Norman Bay, Director of FERC’s Office of Enforcement, testified yesterday before the Senate Subcommittee on Financial Institutions and Consumer Protection regarding regulations for financial holding companies and physical commodities.
In prepared remarks, Mr. Bay stated that FERC has the “tools necessary to effectively police FERC-regulated markets” but identified two regulatory limitations to its oversight efforts. First, he noted that FERC’s surveillance program lacks data from certain financial markets regulated by the CFTC. These financial markets are “interrelated” with physical markets regulated by FERC, and FERC has found that some market participants could use positions in one market unlawfully to benefit a position in another. Mr. Bay highlighted the recent information sharing agreements between FERC and the CFTC, and urged the agencies to work together in implementing them.
Second, Mr. Bay identified the jurisdictional “uncertainty” caused by the D.C. Circuit’s decision in Hunter v. FERC, 711 F.3d 155 (D.C. Cir. 2013).
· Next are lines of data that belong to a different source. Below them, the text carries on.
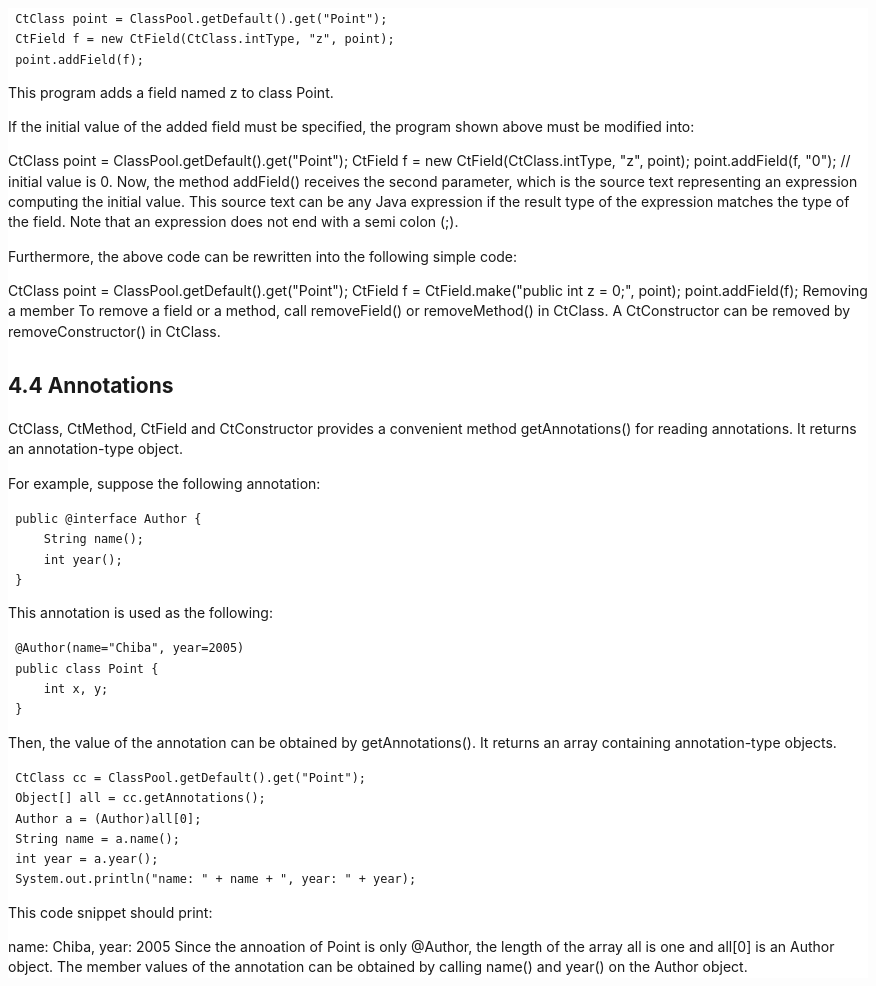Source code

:      CtClass point = ClassPool.getDefault().get("Point");
     CtField f = new CtField(CtClass.intType, "z", point);
     point.addField(f);
 This program adds a field named z to class Point.
 
 If the initial value of the added field must be specified, the program shown above must be modified into:
 
 CtClass point = ClassPool.getDefault().get("Point");
 CtField f = new CtField(CtClass.intType, "z", point);
 point.addField(f, "0");    // initial value is 0.
 Now, the method addField() receives the second parameter, which is the source text representing an expression computing the initial value. This source text can be any Java expression if the result type of the expression matches the type of the field. Note that an expression does not end with a semi colon (;).
 
 Furthermore, the above code can be rewritten into the following simple code:
 
 CtClass point = ClassPool.getDefault().get("Point");
 CtField f = CtField.make("public int z = 0;", point);
 point.addField(f);
 Removing a member
 To remove a field or a method, call removeField() or removeMethod() in CtClass. A CtConstructor can be removed by removeConstructor() in CtClass.
 
 
 
## 4.4 Annotations
 CtClass, CtMethod, CtField and CtConstructor provides a convenient method getAnnotations() for reading annotations. It returns an annotation-type object.
 
 For example, suppose the following annotation:
 
     public @interface Author {
         String name();
         int year();
     }
 This annotation is used as the following:
 
     @Author(name="Chiba", year=2005)
     public class Point {
         int x, y;
     }
 Then, the value of the annotation can be obtained by getAnnotations(). It returns an array containing annotation-type objects.
 
     CtClass cc = ClassPool.getDefault().get("Point");
     Object[] all = cc.getAnnotations();
     Author a = (Author)all[0];
     String name = a.name();
     int year = a.year();
     System.out.println("name: " + name + ", year: " + year);
 This code snippet should print:
 
 name: Chiba, year: 2005
 Since the annoation of Point is only @Author, the length of the array all is one and all[0] is an Author object. The member values of the annotation can be obtained by calling name() and year() on the Author object.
In Hunter, the court ruled that FERC lacked jurisdiction to bring manipulation charges over futures contracts regulated by the CFTC, even if the activity affected physical markets regulated by FERC. Mr. Bay claimed that some market participants interpret Hunter “to cover not only manipulation in the futures market, but also many additional transactions and products, including those squarely within FERC’s jurisdictional markets.” He suggested a “legislative fix to eliminate uncertainty on this matter”.
Mr. Bay also testified about the role of financial institutions in physical markets, stressing that FERC treats these institutions in the same manner as traditional market participants, such as generators and utilities. He recognized that financial institutions have long played a role in physical markets, noting that their role has declined in recent years. He highlighted the benefits financial institutions can play in markets, such as by providing liquidity, and did not take a position on whether there are emerging trends of potential manipulation caused by financial institutions. His testimony echoed a large academic literature that also concludes that financial participants facilitate well-functioning markets.
Representatives for the CFTC and Board of Governors of the Federal Reserve System also testified.